§ **What to do**: Beginning at the line containing "staining of pancreatic" in the material below and ending at the line containing "(IHC) of ovarian", return each line exactly and add nothing.

Start of Record set

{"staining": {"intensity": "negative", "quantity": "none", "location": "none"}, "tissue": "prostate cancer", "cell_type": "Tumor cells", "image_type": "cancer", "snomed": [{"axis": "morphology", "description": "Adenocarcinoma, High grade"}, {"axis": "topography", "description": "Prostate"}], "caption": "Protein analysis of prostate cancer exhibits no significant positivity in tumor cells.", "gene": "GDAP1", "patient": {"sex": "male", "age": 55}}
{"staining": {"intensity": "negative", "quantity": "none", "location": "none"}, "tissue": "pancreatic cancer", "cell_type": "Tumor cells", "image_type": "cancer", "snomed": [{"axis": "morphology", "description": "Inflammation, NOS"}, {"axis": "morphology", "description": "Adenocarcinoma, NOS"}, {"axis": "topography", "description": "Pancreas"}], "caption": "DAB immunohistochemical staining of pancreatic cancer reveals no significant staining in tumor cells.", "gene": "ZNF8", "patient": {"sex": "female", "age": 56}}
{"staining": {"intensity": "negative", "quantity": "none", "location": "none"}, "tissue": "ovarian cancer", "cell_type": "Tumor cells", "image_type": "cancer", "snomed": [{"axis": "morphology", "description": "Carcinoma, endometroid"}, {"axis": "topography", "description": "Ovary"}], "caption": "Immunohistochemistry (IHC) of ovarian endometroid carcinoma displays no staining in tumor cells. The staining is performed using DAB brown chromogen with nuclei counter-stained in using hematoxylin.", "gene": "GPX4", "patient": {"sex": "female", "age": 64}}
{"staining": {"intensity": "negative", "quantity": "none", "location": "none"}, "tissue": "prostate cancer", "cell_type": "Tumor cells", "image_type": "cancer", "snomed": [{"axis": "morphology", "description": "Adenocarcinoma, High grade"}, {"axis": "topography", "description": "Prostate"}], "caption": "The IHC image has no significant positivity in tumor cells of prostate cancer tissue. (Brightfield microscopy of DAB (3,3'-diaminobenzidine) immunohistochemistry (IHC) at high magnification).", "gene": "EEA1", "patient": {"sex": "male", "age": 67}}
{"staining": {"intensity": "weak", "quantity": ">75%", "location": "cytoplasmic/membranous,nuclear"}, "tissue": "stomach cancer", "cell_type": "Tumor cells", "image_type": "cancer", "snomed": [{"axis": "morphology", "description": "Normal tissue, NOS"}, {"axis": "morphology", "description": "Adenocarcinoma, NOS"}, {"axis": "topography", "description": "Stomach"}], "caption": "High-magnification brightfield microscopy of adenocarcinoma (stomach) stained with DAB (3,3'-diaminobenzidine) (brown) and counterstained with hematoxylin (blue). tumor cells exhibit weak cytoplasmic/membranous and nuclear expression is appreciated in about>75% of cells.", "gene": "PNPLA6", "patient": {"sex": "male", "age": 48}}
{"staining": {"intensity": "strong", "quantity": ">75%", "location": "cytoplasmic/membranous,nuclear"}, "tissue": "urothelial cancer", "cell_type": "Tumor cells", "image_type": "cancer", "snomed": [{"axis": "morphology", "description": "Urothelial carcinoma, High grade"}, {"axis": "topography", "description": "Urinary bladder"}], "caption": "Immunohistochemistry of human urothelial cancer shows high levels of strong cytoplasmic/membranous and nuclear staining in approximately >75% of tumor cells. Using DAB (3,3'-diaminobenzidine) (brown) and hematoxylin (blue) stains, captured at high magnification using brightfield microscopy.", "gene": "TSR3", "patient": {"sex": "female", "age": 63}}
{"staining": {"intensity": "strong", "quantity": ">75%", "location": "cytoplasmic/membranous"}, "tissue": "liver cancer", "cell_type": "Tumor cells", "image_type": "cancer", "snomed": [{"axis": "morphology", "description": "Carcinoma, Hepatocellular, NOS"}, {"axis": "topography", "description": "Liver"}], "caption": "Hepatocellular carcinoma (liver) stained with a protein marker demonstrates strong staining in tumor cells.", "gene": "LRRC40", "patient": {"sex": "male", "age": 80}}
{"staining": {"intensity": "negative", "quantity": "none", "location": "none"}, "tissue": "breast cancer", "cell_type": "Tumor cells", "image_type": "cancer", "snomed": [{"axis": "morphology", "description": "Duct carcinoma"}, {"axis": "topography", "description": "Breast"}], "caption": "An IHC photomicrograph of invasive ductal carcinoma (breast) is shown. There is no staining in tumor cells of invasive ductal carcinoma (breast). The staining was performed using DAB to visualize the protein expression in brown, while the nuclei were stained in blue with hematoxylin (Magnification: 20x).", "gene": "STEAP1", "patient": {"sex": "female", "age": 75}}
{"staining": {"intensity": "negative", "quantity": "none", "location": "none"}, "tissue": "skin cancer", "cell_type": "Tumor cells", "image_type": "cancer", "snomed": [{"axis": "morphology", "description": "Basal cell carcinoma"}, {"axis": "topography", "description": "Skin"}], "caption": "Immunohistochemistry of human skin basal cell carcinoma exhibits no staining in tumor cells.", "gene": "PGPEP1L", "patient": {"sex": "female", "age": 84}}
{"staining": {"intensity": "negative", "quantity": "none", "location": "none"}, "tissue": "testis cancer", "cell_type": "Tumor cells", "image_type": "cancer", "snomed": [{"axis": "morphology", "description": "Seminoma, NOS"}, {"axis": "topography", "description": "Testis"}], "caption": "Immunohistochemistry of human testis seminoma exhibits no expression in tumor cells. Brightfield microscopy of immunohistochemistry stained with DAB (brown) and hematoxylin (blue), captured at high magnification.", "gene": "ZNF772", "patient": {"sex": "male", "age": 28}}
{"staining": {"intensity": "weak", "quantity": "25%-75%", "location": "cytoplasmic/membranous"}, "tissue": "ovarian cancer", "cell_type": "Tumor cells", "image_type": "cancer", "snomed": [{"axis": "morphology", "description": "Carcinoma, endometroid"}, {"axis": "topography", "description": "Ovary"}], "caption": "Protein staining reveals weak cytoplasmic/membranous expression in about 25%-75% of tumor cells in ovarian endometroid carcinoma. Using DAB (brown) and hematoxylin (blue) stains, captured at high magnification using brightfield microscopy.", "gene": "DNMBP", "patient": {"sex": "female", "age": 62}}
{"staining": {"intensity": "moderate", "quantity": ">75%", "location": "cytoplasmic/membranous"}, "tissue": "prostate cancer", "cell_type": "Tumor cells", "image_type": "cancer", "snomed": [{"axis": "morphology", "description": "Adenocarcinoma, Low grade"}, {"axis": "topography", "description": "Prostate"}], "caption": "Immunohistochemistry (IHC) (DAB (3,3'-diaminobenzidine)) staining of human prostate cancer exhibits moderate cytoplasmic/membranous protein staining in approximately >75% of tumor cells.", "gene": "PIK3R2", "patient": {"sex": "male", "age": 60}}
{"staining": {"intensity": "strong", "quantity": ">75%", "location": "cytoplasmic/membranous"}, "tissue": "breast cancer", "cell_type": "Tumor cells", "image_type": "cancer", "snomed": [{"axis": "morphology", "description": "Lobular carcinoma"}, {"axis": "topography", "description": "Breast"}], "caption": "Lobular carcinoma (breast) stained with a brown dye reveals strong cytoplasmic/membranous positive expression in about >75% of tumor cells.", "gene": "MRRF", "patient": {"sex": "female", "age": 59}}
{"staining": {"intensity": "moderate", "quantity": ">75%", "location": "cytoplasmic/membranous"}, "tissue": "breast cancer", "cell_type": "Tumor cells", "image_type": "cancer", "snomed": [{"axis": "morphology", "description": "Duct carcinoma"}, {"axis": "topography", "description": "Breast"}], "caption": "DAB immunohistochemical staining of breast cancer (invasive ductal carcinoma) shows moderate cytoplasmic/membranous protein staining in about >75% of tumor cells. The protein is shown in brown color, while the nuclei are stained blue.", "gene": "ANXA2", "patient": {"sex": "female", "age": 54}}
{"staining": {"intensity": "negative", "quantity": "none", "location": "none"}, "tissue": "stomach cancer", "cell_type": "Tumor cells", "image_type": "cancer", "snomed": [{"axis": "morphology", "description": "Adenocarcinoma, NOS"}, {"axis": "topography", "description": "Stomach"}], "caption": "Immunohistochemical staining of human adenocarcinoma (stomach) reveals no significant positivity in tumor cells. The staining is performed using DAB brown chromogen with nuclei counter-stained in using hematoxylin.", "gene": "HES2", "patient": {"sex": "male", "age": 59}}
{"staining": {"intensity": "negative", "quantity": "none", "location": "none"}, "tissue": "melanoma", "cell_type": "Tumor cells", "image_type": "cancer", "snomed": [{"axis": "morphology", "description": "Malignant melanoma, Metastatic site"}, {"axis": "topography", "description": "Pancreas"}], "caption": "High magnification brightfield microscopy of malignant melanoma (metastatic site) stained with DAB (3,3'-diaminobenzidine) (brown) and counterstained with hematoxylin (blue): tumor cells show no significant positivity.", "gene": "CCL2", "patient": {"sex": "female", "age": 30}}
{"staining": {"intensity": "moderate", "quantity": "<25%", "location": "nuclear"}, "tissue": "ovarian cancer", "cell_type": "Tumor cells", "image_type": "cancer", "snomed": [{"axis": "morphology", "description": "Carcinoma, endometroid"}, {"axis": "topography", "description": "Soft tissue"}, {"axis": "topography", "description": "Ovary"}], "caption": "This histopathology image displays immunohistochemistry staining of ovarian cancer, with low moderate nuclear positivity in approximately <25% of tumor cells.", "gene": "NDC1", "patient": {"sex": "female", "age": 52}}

End of Record set

§ **Response to the task**:
{"staining": {"intensity": "negative", "quantity": "none", "location": "none"}, "tissue": "pancreatic cancer", "cell_type": "Tumor cells", "image_type": "cancer", "snomed": [{"axis": "morphology", "description": "Inflammation, NOS"}, {"axis": "morphology", "description": "Adenocarcinoma, NOS"}, {"axis": "topography", "description": "Pancreas"}], "caption": "DAB immunohistochemical staining of pancreatic cancer reveals no significant staining in tumor cells.", "gene": "ZNF8", "patient": {"sex": "female", "age": 56}}
{"staining": {"intensity": "negative", "quantity": "none", "location": "none"}, "tissue": "ovarian cancer", "cell_type": "Tumor cells", "image_type": "cancer", "snomed": [{"axis": "morphology", "description": "Carcinoma, endometroid"}, {"axis": "topography", "description": "Ovary"}], "caption": "Immunohistochemistry (IHC) of ovarian endometroid carcinoma displays no staining in tumor cells. The staining is performed using DAB brown chromogen with nuclei counter-stained in using hematoxylin.", "gene": "GPX4", "patient": {"sex": "female", "age": 64}}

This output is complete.